Knapp et al. (1987, 1989) found similarities between nominal interval estimates of point heritability and variance components. In their study, confidence interval widths of heritability decreased slightly as sample size increased. Their heritability estimates and precision statistics were based an analysis of variance and expected mean squares but not maximum likelihood estimation procedures. When the error rates were taken into consideration, Fieller’s intervals for h^{2} and r_{B} were not superior to t-intervals, particularly for small sample size n. However, one needs to consider the length of the interval along with the coverage. Fieller’s intervals were superior to t-intervals as shown by narrower interval lengths for both h^{2} and r_{B}. The decrease in length of the Fieller’s intervals and t-intervals in our study was clearly pronounced as the sample size increased. We observed a sharp drop in the coverage of the t-interval for r_{B} at n=30 and n=100. This is due to the bias of averaging r_{B} values.
Accuracy of the population statistics and the sample size n
Conclusions
The genetic variance component estimates σ^{2}_{g} and σ^{2}_{s} from disconnected diallels for 6-year height growth had a considerable large positive skewness. The results are based on empirical estimates of variance components from a breeding population of loblolly pine.

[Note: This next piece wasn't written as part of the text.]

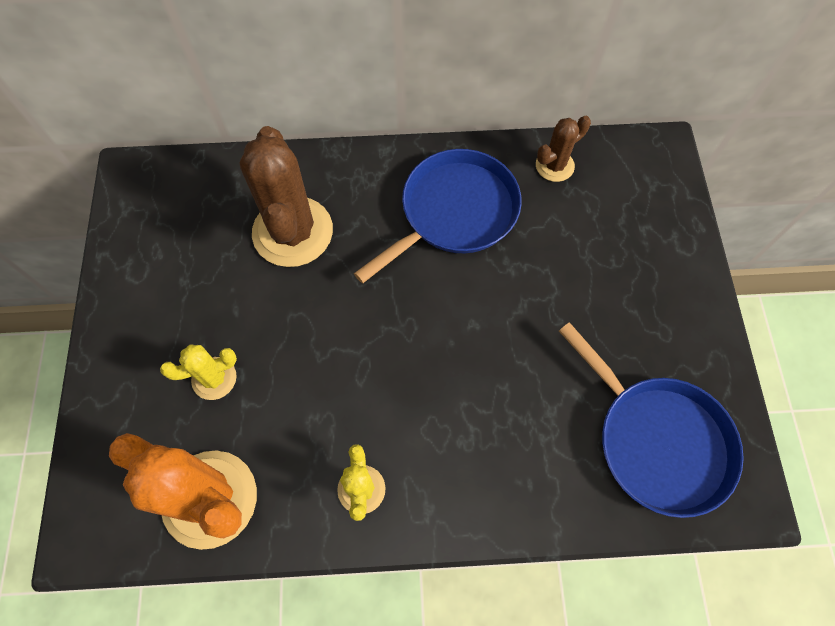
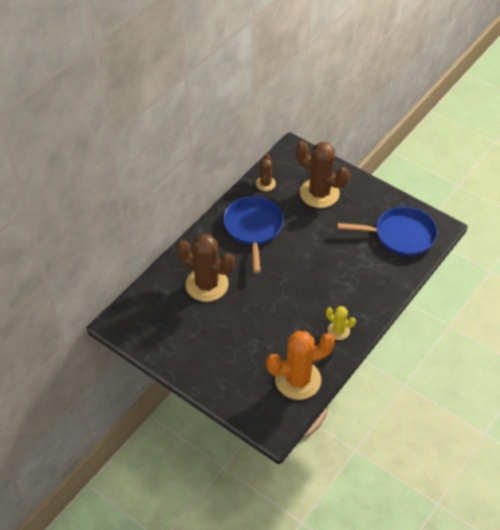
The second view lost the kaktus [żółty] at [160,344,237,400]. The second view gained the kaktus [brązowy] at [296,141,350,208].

Because of this skewness, the true coverage of nominal 95% t-intervals for genetic variances would likely be less than the nominal coverage. The BH-intervals adjusted for skewness provided better coverage than regular t-intervals. However, BH-intervals are not optimal. Their miss right error rates were as poor as t-intervals. In contrast to genetic variances, h^{2} and r_{B} had smaller skewness, but because they are ratios of variance components, it is wise to use Fieller’s intervals over the t-intervals for h^{2} and r_{B} although regular t-intervals are not much worse in small samples. When statistics (mean, standard deviation, and intervals) are estimated from a sample of genetic variances and their functions, the distribution properties should be taken into account for more reliable inferences.